Laser satellite shatters space-to-Earth data transmission speed record
A small satellite developed by MIT engineers has set a new record for data transmission between a satellite and Earth. The TeraByte InfraRed Delivery (TBIRD) system used a laser to beam huge amounts of data at up to 100 gigabits per second (Gbps).
This data transmission speed is far greater than most connections you’ll get between the sky and the ground. SpaceX’s Starlink satellite internet offers up to 500 Mbps to Premium customers, and even the International Space Station’s data transmission tops out around 600 Mbps. That makes TBIRD up to 200 times faster.

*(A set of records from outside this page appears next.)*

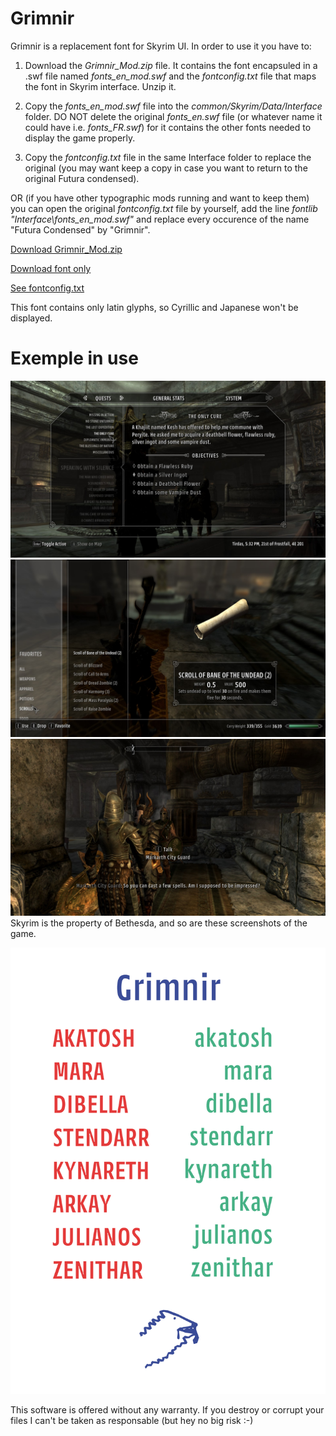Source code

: Grimnir
=======

Grimnir is a replacement font for Skyrim UI. In order to use it you have to: 

1. Download the *Grimnir_Mod.zip* file. It contains the font encapsuled in a .swf file named *fonts_en_mod.swf* and the *fontconfig.txt* file that maps the font in Skyrim interface. Unzip it.

2. Copy the *fonts_en_mod.swf* file into the _common/Skyrim/Data/Interface_ folder. DO NOT delete the original *fonts_en.swf* file (or whatever name it could have i.e. *fonts_FR.swf*) for it contains the other fonts needed to display the game properly. 

3. Copy the *fontconfig.txt* file in the same Interface folder to replace the original (you may want keep a copy in case you want to return to the original Futura condensed).

OR (if you have other typographic mods running and want to keep them) you can open the original *fontconfig.txt* file by yourself, add the line *fontlib "Interface\fonts_en_mod.swf"* and replace every occurence of the name "Futura Condensed" by "Grimnir".

[Download Grimnir_Mod.zip](https://github.com/jbmorizot/Grimnir/raw/master/Grimnir_Mod.zip)

[Download font only](https://github.com/jbmorizot/Grimnir/raw/master/fonts_en_mod.swf)

[See fontconfig.txt](https://github.com/jbmorizot/Grimnir/raw/master/fontconfig.txt)



This font contains only latin glyphs, so Cyrillic and Japanese won't be displayed.

Exemple in use
=======
![In Use](https://raw.githubusercontent.com/jbmorizot/Grimnir/master/2014-11-26_00005.jpg)
![In Use](https://raw.githubusercontent.com/jbmorizot/Grimnir/master/2014-11-27_00004.jpg)
![In Use](https://raw.githubusercontent.com/jbmorizot/Grimnir/master/2014-11-26_00002.jpg)
Skyrim is the property of Bethesda, and so are these screenshots of the game.

![Specimen](https://raw.githubusercontent.com/jbmorizot/Grimnir/master/GrimnirSpecimen.jpg)

This software is offered without any warranty. If you destroy or corrupt your files I can't be taken as responsable (but hey no big risk :-)
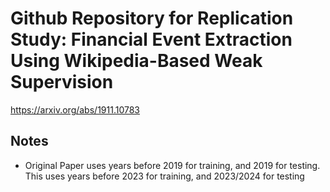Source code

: # Github Repository for Replication Study: Financial Event Extraction Using Wikipedia-Based Weak Supervision
https://arxiv.org/abs/1911.10783

## Notes
- Original Paper uses years before 2019 for training, and 2019 for testing. This uses years before 2023 for training, and 2023/2024 for testing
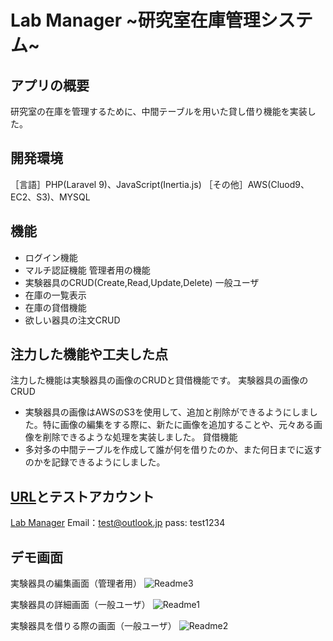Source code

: # Lab Manager ~研究室在庫管理システム~

## アプリの概要
研究室の在庫を管理するために、中間テーブルを用いた貸し借り機能を実装した。

## 開発環境
［言語］PHP(Laravel 9)、JavaScript(Inertia.js)
［その他］AWS(Cluod9、EC2、S3)、MYSQL

## 機能
- ログイン機能
- マルチ認証機能
管理者用の機能
- 実験器具のCRUD(Create,Read,Update,Delete)
一般ユーザ
- 在庫の一覧表示
- 在庫の貸借機能
- 欲しい器具の注文CRUD

## 注力した機能や工夫した点
注力した機能は実験器具の画像のCRUDと貸借機能です。
実験器具の画像のCRUD
- 実験器具の画像はAWSのS3を使用して、追加と削除ができるようにしました。特に画像の編集をする際に、新たに画像を追加することや、元々ある画像を削除できるような処理を実装しました。
貸借機能
- 多対多の中間テーブルを作成して誰が何を借りたのか、また何日までに返すのかを記録できるようにしました。

## [URL](http://hikari-labmanager.com/)とテストアカウント
[Lab Manager](http://hikari-labmanager.com/)
Email：test@outlook.jp
pass: test1234

## デモ画面
実験器具の編集画面（管理者用）
![Readme3](https://user-images.githubusercontent.com/82071436/194884122-59f90049-ab54-48fe-b56e-01e6e80c78ac.png)

実験器具の詳細画面（一般ユーザ）
![Readme1](https://user-images.githubusercontent.com/82071436/194884533-0a3b0aae-8f43-4897-a387-a1e0227a6ab8.png)

実験器具を借りる際の画面（一般ユーザ）
![Readme2](https://user-images.githubusercontent.com/82071436/194884615-0ff76078-bebc-486d-8686-050f67888b62.png)
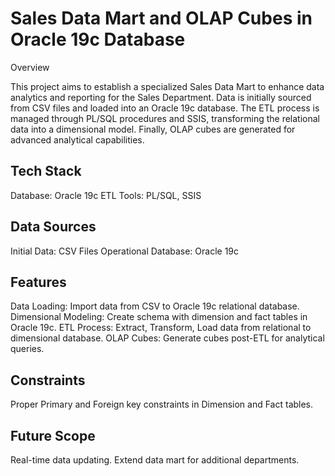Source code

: # Sales Data Mart and OLAP Cubes in Oracle 19c Database

Overview

This project aims to establish a specialized Sales Data Mart to enhance data analytics and reporting for the Sales Department. Data is initially sourced from CSV files and loaded into an Oracle 19c database. The ETL process is managed through PL/SQL procedures and SSIS, transforming the relational data into a dimensional model. Finally, OLAP cubes are generated for advanced analytical capabilities.

## Tech Stack
Database: Oracle 19c
ETL Tools: PL/SQL, SSIS

## Data Sources
Initial Data: CSV Files
Operational Database: Oracle 19c

## Features
Data Loading: Import data from CSV to Oracle 19c relational database.
Dimensional Modeling: Create schema with dimension and fact tables in Oracle 19c.
ETL Process: Extract, Transform, Load data from relational to dimensional database.
OLAP Cubes: Generate cubes post-ETL for analytical queries.

## Constraints
Proper Primary and Foreign key constraints in Dimension and Fact tables.

## Future Scope
Real-time data updating.
Extend data mart for additional departments.
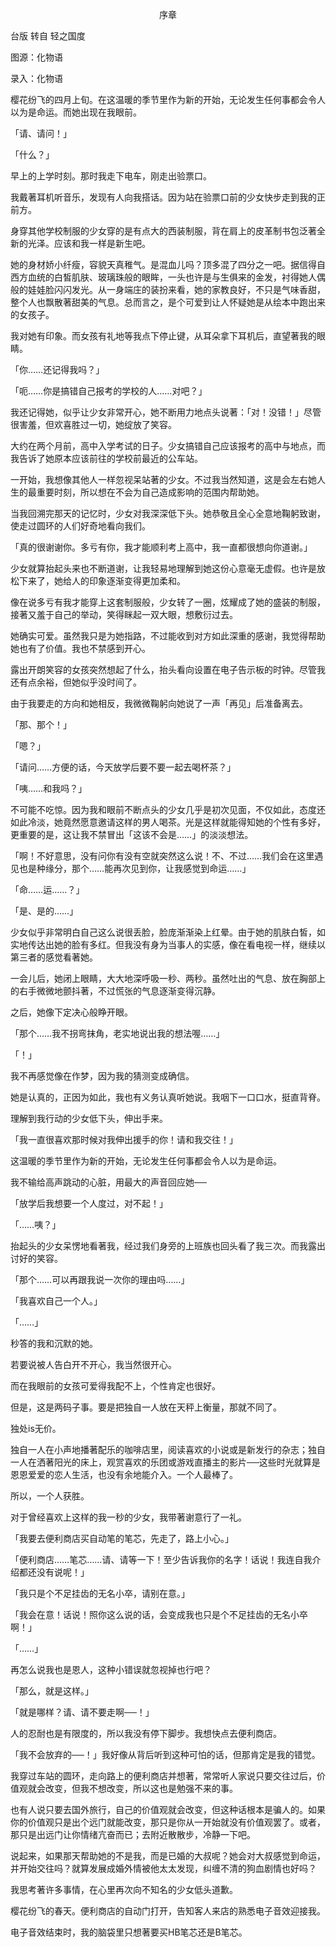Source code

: <p align="center">序章</p>

台版 转自 轻之国度

图源：化物语

录入：化物语

樱花纷飞的四月上旬。在这温暖的季节里作为新的开始，无论发生任何事都会令人以为是命运。而她出现在我眼前。

「请、请问！」

「什么？」

早上的上学时刻。那时我走下电车，刚走出验票口。

我戴著耳机听音乐，发现有人向我搭话。因为站在验票口前的少女快步走到我的正前方。

身穿其他学校制服的少女穿的是有点大的西装制服，背在肩上的皮革制书包泛著全新的光泽。应该和我一样是新生吧。

她的身材娇小纤瘦，容貌天真稚气。是混血儿吗？顶多混了四分之一吧。据信得自西方血统的白皙肌肤、玻璃珠般的眼眸，一头也许是与生俱来的金发，衬得她人偶般的娃娃脸闪闪发光。从一身端庄的装扮来看，她的家教良好，不只是气味香甜，整个人也飘散著甜美的气息。总而言之，是个可爱到让人怀疑她是从绘本中跑出来的女孩子。

我对她有印象。而女孩有礼地等我点下停止键，从耳朵拿下耳机后，直望著我的眼睛。

「你……还记得我吗？」

「呃……你是搞错自己报考的学校的人……对吧？」

我还记得她，似乎让少女非常开心，她不断用力地点头说著：「对！没错！」尽管很害羞，但欢喜胜过一切，她绽放了笑容。

大约在两个月前，高中入学考试的日子。少女搞错自己应该报考的高中与地点，而我告诉了她原本应该前往的学校前最近的公车站。

一开始，我想像其他人一样忽视呆站著的少女。不过我当然知道，这是会左右她人生的最重要时刻，所以想在不会为自己造成影响的范围内帮助她。

当我回溯完那天的记忆时，少女对我深深低下头。她恭敬且全心全意地鞠躬致谢，使走过圆环的人们好奇地看向我们。

「真的很谢谢你。多亏有你，我才能顺利考上高中，我一直都很想向你道谢。」

少女就算抬起头来也不断道谢，让我轻易地理解到她这份心意毫无虚假。也许是放松下来了，她给人的印象逐渐变得更加柔和。

像在说多亏有我才能穿上这套制服般，少女转了一圈，炫耀成了她的盛装的制服，接著又羞于自己的举动，笑得眯起一双大眼，想敷衍过去。

她确实可爱。虽然我只是为她指路，不过能收到对方如此深重的感谢，我觉得帮助她也有了价值。我也不禁感到开心。

露出开朗笑容的女孩突然想起了什么，抬头看向设置在电子告示板的时钟。尽管我还有点余裕，但她似乎没时间了。

由于我要走的方向和她相反，我微微鞠躬向她说了一声「再见」后准备离去。

「那、那个！」

「嗯？」

「请问……方便的话，今天放学后要不要一起去喝杯茶？」

「咦……和我吗？」

不可能不吃惊。因为我和眼前不断点头的少女几乎是初次见面，不仅如此，态度还如此冷淡，她竟然愿意邀请这样的男人喝茶。光是这样就能得知她的个性有多好，更重要的是，这让我不禁冒出「这该不会是……」的淡淡想法。

「啊！不好意思，没有问你有没有空就突然这么说！不、不过……我们会在这里遇见也是种缘分，那个……能再次见到你，让我感觉到命运……」

「命……运……？」

「是、是的……」

少女似乎非常明白自己这么说很丢脸，脸庞渐渐染上红晕。由于她的肌肤白皙，如实地传达出她的脸有多红。但我没有身为当事人的实感，像在看电视一样，继续以第三者的感觉看著她。

一会儿后，她闭上眼睛，大大地深呼吸一秒、两秒。虽然吐出的气息、放在胸部上的右手微微地颤抖著，不过慌张的气息逐渐变得沉静。

之后，她像下定决心般睁开眼。

「那个……我不拐弯抹角，老实地说出我的想法喔……」

「！」

我不再感觉像在作梦，因为我的猜测变成确信。

她是认真的，正因为如此，我也有义务认真听她说。我咽下一口口水，挺直背脊。

理解到我行动的少女低下头，伸出手来。

「我一直很喜欢那时候对我伸出援手的你！请和我交往！」

这温暖的季节里作为新的开始，无论发生任何事都会令人以为是命运。

我不输给高声跳动的心脏，用最大的声音回应她──

「放学后我想要一个人度过，对不起！」

「……咦？」

抬起头的少女呆愣地看著我，经过我们身旁的上班族也回头看了我三次。而我露出讨好的笑容。

「那个……可以再跟我说一次你的理由吗……」

「我喜欢自己一个人。」

「……」

秒答的我和沉默的她。

若要说被人告白开不开心，我当然很开心。

而在我眼前的女孩可爱得我配不上，个性肯定也很好。

但是，这是两码子事。要是把独自一人放在天秤上衡量，那就不同了。

独处is无价。

独自一人在小声地播著配乐的咖啡店里，阅读喜欢的小说或是新发行的杂志；独自一人在洒著阳光的床上，观赏喜欢的乐团或游戏直播主的影片──这些时光就算是恩恩爱爱的恋人生活，也没有余地能介入。一个人最棒了。

所以，一个人获胜。

对于曾经喜欢上这样的我一秒的少女，我带著谢意行了一礼。

「我要去便利商店买自动笔的笔芯，先走了，路上小心。」

「便利商店……笔芯……请、请等一下！至少告诉我你的名字！话说！我连自我介绍都还没有说呢！」

「我只是个不足挂齿的无名小卒，请别在意。」

「我会在意！话说！照你这么说的话，会变成我也只是个不足挂齿的无名小卒啊！」

「……」

再怎么说我也是恩人，这种小错误就忽视掉也行吧？

「那么，就是这样。」

「就是哪样？请、请不要走啊──！」

人的忍耐也是有限度的，所以我没有停下脚步。我想快点去便利商店。

「我不会放弃的──！」我好像从背后听到这种可怕的话，但那肯定是我的错觉。

我穿过车站的圆环，走向路上的便利商店并想著，常常听人家说只要交往过后，价值观就会改变，但我不想改变，所以这也是勉强不来的事。

也有人说只要去国外旅行，自己的价值观就会改变，但这种话根本是骗人的。如果你的价值观只是出个远门就能改变，那只是你从一开始就没有价值观罢了。或者，那只是出远门让你情绪亢奋而已；去附近散散步，冷静一下吧。

说起来，如果那天帮助她的不是我，而是已婚的大叔呢？她会对大叔感觉到命运，并开始交往吗？就算发展成婚外情被他太太发现，纠缠不清的狗血剧情也好吗？

我思考著许多事情，在心里再次向不知名的少女低头道歉。

樱花纷飞的春天。便利商店的自动门打开，告知客人来店的熟悉电子音效迎接我。

电子音效结束时，我的脑袋里只想著要买HB笔芯还是B笔芯。

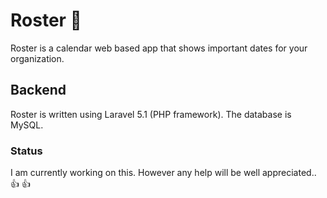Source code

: # Roster :calendar:
Roster  is a calendar web based app that shows important dates for your organization.

## Backend
Roster is written using Laravel 5.1 (PHP framework). The database is MySQL.

### Status
I am currently working on this. However any help will be well appreciated..  :+1: :+1:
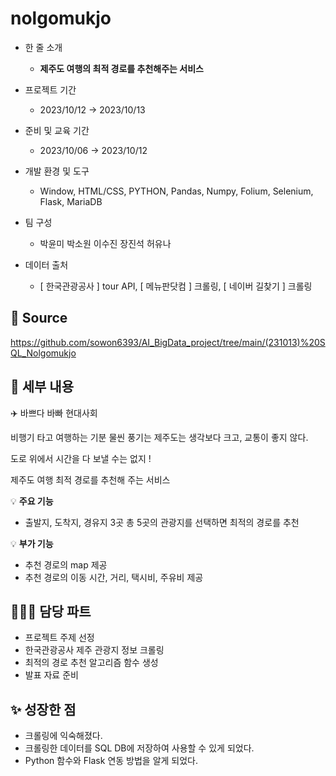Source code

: # nolgomukjo

- 한 줄 소개
  - **제주도 여행의 최적 경로를 추천해주는 서비스**
    
- 프로젝트 기간
  - 2023/10/12 → 2023/10/13
- 준비 및 교육 기간
  - 2023/10/06 → 2023/10/12
- 개발 환경 및 도구
  - Window, HTML/CSS, PYTHON, Pandas, Numpy, Folium, Selenium, Flask, MariaDB
- 팀 구성
  - 박윤미 박소원 이수진 장진석 허유나 
- 데이터 출처
  - [ 한국관광공사 ] tour API, [ 메뉴판닷컴 ] 크롤링, [ 네이버 길찾기 ] 크롤링

## 🔗 **Source**

https://github.com/sowon6393/AI_BigData_project/tree/main/(231013)%20SQL_Nolgomukjo

## 💖 세부 내용


✈️ 바쁘다 바빠 현대사회


비행기 타고 여행하는 기분 물씬 풍기는 제주도는 생각보다 크고, 교통이 좋지 않다.


도로 위에서 시간을 다 보낼 수는 없지 !


제주도 여행 최적 경로를 추천해 주는 서비스

💡 **주요 기능**
- 출발지, 도착지, 경유지 3곳 총 5곳의 관광지를 선택하면 최적의 경로를 추천

💡 **부가 기능**
- 추천 경로의 map 제공
- 추천 경로의 이동 시간, 거리, 택시비, 주유비 제공



## 👩🏻‍💼 담당 파트

- 프로젝트 주제 선정
- 한국관광공사 제주 관광지 정보 크롤링
- 최적의 경로 추천 알고리즘 함수 생성
- 발표 자료 준비

## ✨ 성장한 점

- 크롤링에 익숙해졌다.
- 크롤링한 데이터를 SQL DB에 저장하여 사용할 수 있게 되었다.
- Python 함수와 Flask 연동 방법을 알게 되었다.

The key difference is that most satellites communicate with ground stations via radio waves. TBIRD, on the other hand, uses laser light, which can carry up to 1,000 times more data in each transmission. Lasers come with their own hurdles though – the beams are much narrower, requiring more precise alignment between transmitter and receiver. And the light can be distorted by the atmosphere, leading to data loss. So TBIRD was designed to overcome these issues.
The satellite contains three main off-the-shelf components – a high-speed optical modem, an optical signal amplifier and a storage drive – all packed into a container the size of a shoebox. To tackle the data loss problem, the team developed a new version of what’s called an Automatic Repeat request (ARQ) protocol. This allows a ground station receiver to alert the sender to specific packets of data (frames) that it missed, so the satellite can just re-send those.
“If the signal drops out, data can be re-transmitted, but if done inefficiently – meaning you spend all your time sending repeat data instead of new data – you can lose a lot of throughput," said Curt Schieler, TBIRD system engineer. “With our ARQ protocol, the receiver tells the [satellite] which frames it received correctly, so the [satellite] knows which ones to re-transmit.”
As for alignment, TBIRD doesn’t bother with a gimbal to point the laser beam. Instead, it uses a custom error-signaling system that adjusts the entire satellite itself to point precisely towards the receiver. This, the team says, allows the optical components to be miniaturized.
Having achieved the TBIRD’s original mission of transmitting huge amounts of data quickly via lasers, the team now plans to attempt to double that.
“Next, we plan to exercise additional features of the TBIRD system, including increasing rates to 200 gigabits per second, enabling the downlink of more than 2 terabytes of data – equivalent to 1,000 high-definition movies – in a single five-minute pass over a ground station,” said Jade Wang, TBIRD program manager.